Since her appearance on the Saturday Night Show a fortnight ago Miss Panti, also known as Rory O’ Neill, has received legal correspondence from three members of the Iona Institute…and one from Irish Times columnist John Waters.
Solicitor Simon McGarr on his blog Tuppenceworth.ie writes
[When RTE removed Miss Panti’s interview from the RTE Player] RTE initially sought to obscure the source of this legal concern, telling TheJournal.ie that the censorship was:
due to potential legal issues and for reasons of sensitivity following the death of Tom O’Gorman as would be standard practice in such situations.
The unseemly attempt to use Mr. O’Gorman’s death as an explanation was overtaken by events when, on Thursday the 16th January, the Irish Independent ran a story headed “RTE cuts part of show after legal complaint from Waters”;
It removed the entire programme earlier this week, after claims that comments made by a guest about journalist John Waters were defamatory.
The Irish Independent understands that representatives of Mr Waters sent a legal letter to the broadcaster, seeking the removal of the interview.
Mr Waters refused to comment when contacted by the Irish Independent. However, sources confirmed that he contacted the broadcaster and asked for the programme to be removed.
When he did not receive what he saw as a satisfactory response, his solicitors sent RTE a legal letter.
Now, this is where we reach an interesting point. Because, provided we accept that the Irish Independent was accurate, this was not merely a letter from an aggrieved citizen to a broadcaster.
It was also a letter from one of that Broadcaster’s regulators seeking to have that broadcaster censor a citizen, who was both contributing to a matter of public debate and engaging in a defence of a minority of which he is a member, bona fide and without malice.
This is, to put it mildly, an unusual situation.
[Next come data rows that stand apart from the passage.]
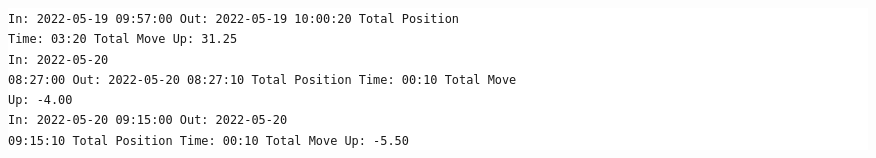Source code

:<code>In: 2022-05-19 09:57:00		Out: 2022-05-19 10:00:20		Total Position Time: 03:20		Total Move Up: 31.25</code> <br />
<code>In: 2022-05-20 08:27:00		Out: 2022-05-20 08:27:10		Total Position Time: 00:10		Total Move Up: -4.00</code> <br />
<code>In: 2022-05-20 09:15:00		Out: 2022-05-20 09:15:10		Total Position Time: 00:10		Total Move Up: -5.50</code> <br />
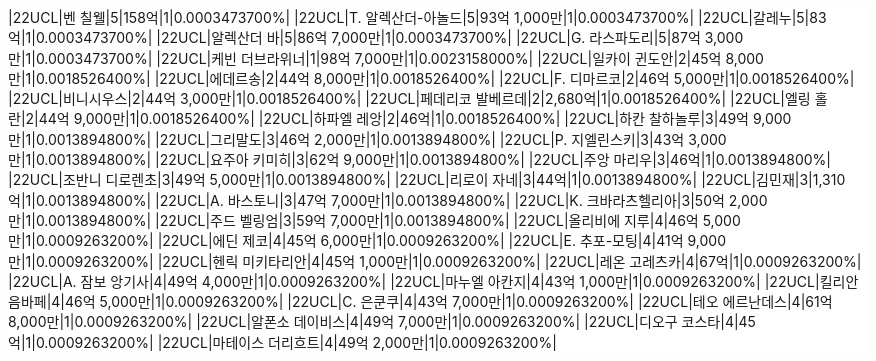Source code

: |22UCL|벤 칠웰|5|158억|1|0.0003473700%|
|22UCL|T. 알렉산더-아놀드|5|93억 1,000만|1|0.0003473700%|
|22UCL|갈레누|5|83억|1|0.0003473700%|
|22UCL|알렉산더 바|5|86억 7,000만|1|0.0003473700%|
|22UCL|G. 라스파도리|5|87억 3,000만|1|0.0003473700%|
|22UCL|케빈 더브라위너|1|98억 7,000만|1|0.0023158000%|
|22UCL|일카이 귄도안|2|45억 8,000만|1|0.0018526400%|
|22UCL|에데르송|2|44억 8,000만|1|0.0018526400%|
|22UCL|F. 디마르코|2|46억 5,000만|1|0.0018526400%|
|22UCL|비니시우스|2|44억 3,000만|1|0.0018526400%|
|22UCL|페데리코 발베르데|2|2,680억|1|0.0018526400%|
|22UCL|엘링 홀란|2|44억 9,000만|1|0.0018526400%|
|22UCL|하파엘 레앙|2|46억|1|0.0018526400%|
|22UCL|하칸 찰하놀루|3|49억 9,000만|1|0.0013894800%|
|22UCL|그리말도|3|46억 2,000만|1|0.0013894800%|
|22UCL|P. 지엘린스키|3|43억 3,000만|1|0.0013894800%|
|22UCL|요주아 키미히|3|62억 9,000만|1|0.0013894800%|
|22UCL|주앙 마리우|3|46억|1|0.0013894800%|
|22UCL|조반니 디로렌초|3|49억 5,000만|1|0.0013894800%|
|22UCL|리로이 자네|3|44억|1|0.0013894800%|
|22UCL|김민재|3|1,310억|1|0.0013894800%|
|22UCL|A. 바스토니|3|47억 7,000만|1|0.0013894800%|
|22UCL|K. 크바라츠헬리아|3|50억 2,000만|1|0.0013894800%|
|22UCL|주드 벨링엄|3|59억 7,000만|1|0.0013894800%|
|22UCL|올리비에 지루|4|46억 5,000만|1|0.0009263200%|
|22UCL|에딘 제코|4|45억 6,000만|1|0.0009263200%|
|22UCL|E. 추포-모팅|4|41억 9,000만|1|0.0009263200%|
|22UCL|헨릭 미키타리안|4|45억 1,000만|1|0.0009263200%|
|22UCL|레온 고레츠카|4|67억|1|0.0009263200%|
|22UCL|A. 잠보 앙기사|4|49억 4,000만|1|0.0009263200%|
|22UCL|마누엘 아칸지|4|43억 1,000만|1|0.0009263200%|
|22UCL|킬리안 음바페|4|46억 5,000만|1|0.0009263200%|
|22UCL|C. 은쿤쿠|4|43억 7,000만|1|0.0009263200%|
|22UCL|테오 에르난데스|4|61억 8,000만|1|0.0009263200%|
|22UCL|알폰소 데이비스|4|49억 7,000만|1|0.0009263200%|
|22UCL|디오구 코스타|4|45억|1|0.0009263200%|
|22UCL|마테이스 더리흐트|4|49억 2,000만|1|0.0009263200%|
John Waters is not just a private citizen. He is a member of the Government-appointed Broadcasting Authority of Ireland. And as part of that appointment he has to accept certain constraints on his behaviour. Firstly, uniquely amongst all citizens, the nine members of the BAI are told to protect one constitutional right above all others.
The Broadcasting Act 2009 sets out the obligations and function of the Authority and its members in Section 25 (1) of the Act. They must ensure
(b) that the democratic values enshrined in the Constitution, especially those relating to rightful liberty of expression, are upheld,
(c) the provision of open and pluralistic broadcasting services.
This section sets out what are the primary duties of the Authority and each of its members. They place an obligation on all the Authority members to be act to ensure that the right to freedom of expression is “especially” upheld and that broadcasting services are “open and pluralistic”. This is actually their job.
There is a corollary of this.
The nine members of the Broadcasting Authority of Ireland must not seek to lightly restrict liberty of expression on the basis of claims of defamation untested before the courts. The inhibitions on them before seeking the silencing of debate are significantly higher than on the rest of us.
A broadcasting Regulator who is obliged to uphold the constitutional “liberty of expression” above all other democratic and Constitutional values and to act to “ensure the provision of open and pluralistic broadcasting” can choose to follow their statutory duty. Or they can contact a broadcaster and obtain the silencing of a dissenting view without testing the legitimacy of their complaint before a court.
But I can’t see any way that they can do both.